TEXT EXCERPT Start Marker

For example, the 1983 football season stands transcendent in terms of games between woeful teams that one could chortle about. First, there was the Toilet Bowl between Oregon and Oregon State, a mud wrestling match between hapless rivals that mercifully ended with a 0-0 tie after 11 turnovers and four missed field goals. Then, eight days later on Nov. 27 -- if we can bring the NFL into this -- there was "The Repus Bowl" (super spelled backward) between the 1-11 Houston Oilers and the 1-11 Tampa Bay Buccaneers.
Of a more recent vintage was "The Crapple Cup," the 2008 meeting of 0-10 Washington and 1-10 Washington State -- its lone win over Portland State (remember them, Cougs!) -- in the annual Apple Cup. After WSU triumphed 16-13 in double-overtime, Cougars cornerback Romeo Pellum was asked what he thought of the game being ridiculed nationally as "The Crapple Cup."

TEXT EXCERPT End Marker

▸ CHECK YOUR UNDERSTANDING
a - In the football passage, what was the final score of the 1983 game between Oregon and Oregon State?
b - Continue the football passage from where it stops.

AVAILABLE DATA Start Marker

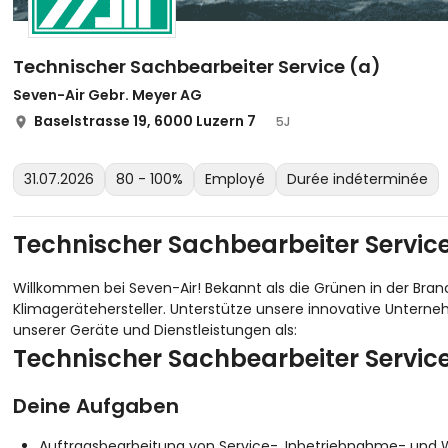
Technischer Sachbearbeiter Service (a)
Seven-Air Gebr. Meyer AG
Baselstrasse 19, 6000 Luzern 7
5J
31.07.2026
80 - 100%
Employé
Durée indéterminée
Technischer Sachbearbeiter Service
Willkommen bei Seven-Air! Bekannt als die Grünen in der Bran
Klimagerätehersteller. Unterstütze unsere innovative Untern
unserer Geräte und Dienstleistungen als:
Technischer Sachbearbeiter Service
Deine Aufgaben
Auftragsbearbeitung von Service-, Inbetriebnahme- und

AVAILABLE DATA End Marker
AVAILABLE DATA Start Marker

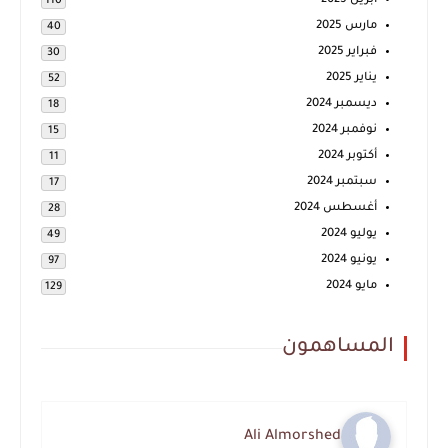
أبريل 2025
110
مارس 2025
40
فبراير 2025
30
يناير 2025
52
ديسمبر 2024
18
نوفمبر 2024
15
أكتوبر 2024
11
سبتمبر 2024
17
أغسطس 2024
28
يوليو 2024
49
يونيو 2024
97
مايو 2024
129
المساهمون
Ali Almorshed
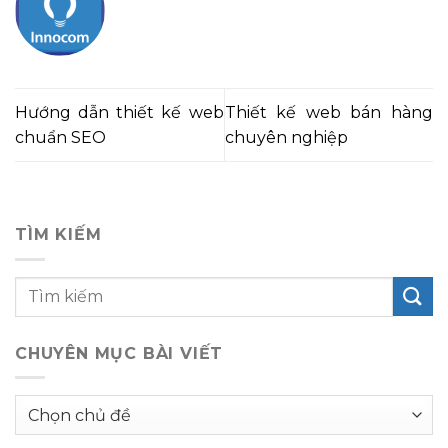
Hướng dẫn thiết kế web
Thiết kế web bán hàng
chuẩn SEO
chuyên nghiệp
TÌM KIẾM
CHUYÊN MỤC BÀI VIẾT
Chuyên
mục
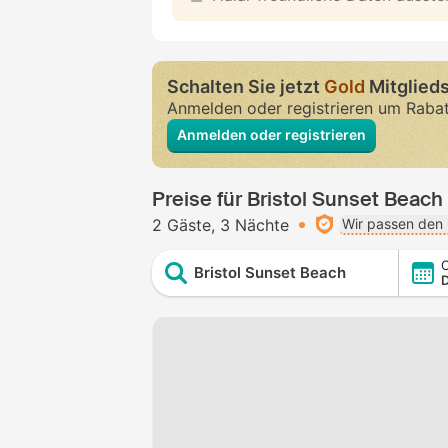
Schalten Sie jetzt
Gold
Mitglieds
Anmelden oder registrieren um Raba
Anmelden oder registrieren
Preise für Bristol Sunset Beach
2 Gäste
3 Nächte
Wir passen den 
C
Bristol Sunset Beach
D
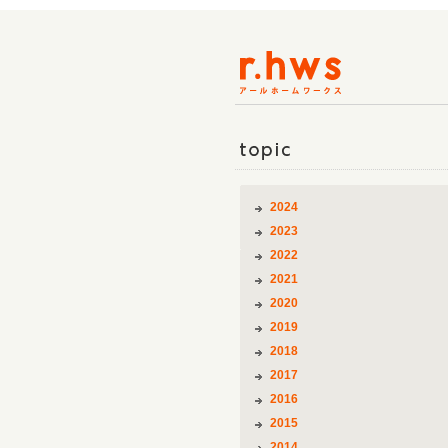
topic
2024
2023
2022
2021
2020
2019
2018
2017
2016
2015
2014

AVAILABLE DATA End Marker

▸ ANSWERS TO THE TASKS
a - It ended in a 0-0 tie.

b -
"That's really disrespectful, but there's really nothing you can do about it," Pellum said. "We are one of the worst teams in the nation."
Those were all late-season games, so we had a pretty good measure of the disrespected teams, a fact Pellum dutifully acknowledged.
We really don't know how things will end up in 2015 for Rutgers or Kansas. Here's a guess that there will be some consolation, which absolutely won't be acknowledged Saturday, for the winner in knowing before September is over that it will not end up labeled as the "worst Power 5 conference team of 2015" in December.
So the stakes are high.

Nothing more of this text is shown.